## Fragmento citado
Dedicada a Paul Auster, en esta novela abundan los guiños, de hecho es un Gran Guiño: la cadena literaria se remonta al Ulises de Homero, pero sobre todo al de Joyce (por limitarse el periplo al terreno de una ciudad). En este caso, al no poder volver a su casa, Ulises (Eric Packer, multimillonario gracias a la bolsa) no solo pierde a su intermitente Helena (Elise Shifrin), sino también su vida entera luego de ser castigado por el mercado (Nuevo Dios del Olimpo). Y es, claro, un homenaje al cosmopolitismo de Nueva York, donde abundan los inmigrantes, venidos “del horror y la desesperación”.

## Datos de origen
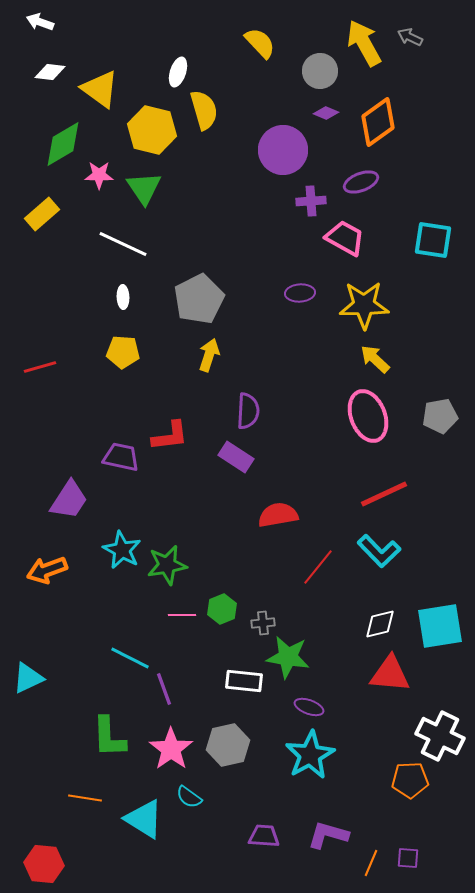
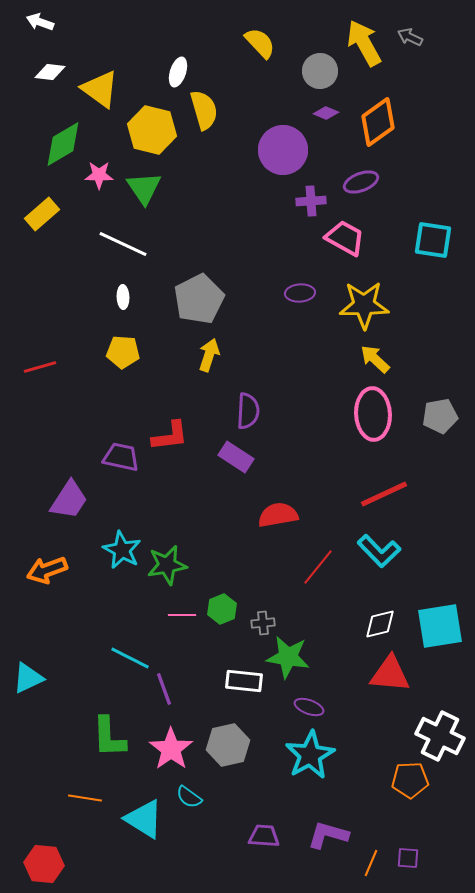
pink ellipse at (368, 416): moved 5 px right, 2 px up; rotated 18 degrees clockwise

## Objetivo del ejercicio
Retoma el fragmento citado sobre la novela dedicada a Paul Auster y escribe su continuación a partir de la última oración.

## Resultado de la tarea
En el transcurso de un día el protagonista, a bordo de una limosina extralarga, blindada y equipada con todo lo necesario para vivir dentro (con retrete y pantallas donde se siguen las fluctuaciones de las bolsas de valores de todo el mundo) atraviesa atascamientos por la llegada del presidente a la ciudad (con amenaza terrorista incluida), una manifestación anarquista, el funeral de un cantante de rap, el rodaje de una película, a la vez que, desde su limosina, va apostando su fortuna (¡104 millones de dólares!) contra el yen: diversas manifestaciones del sistema de libre mercado.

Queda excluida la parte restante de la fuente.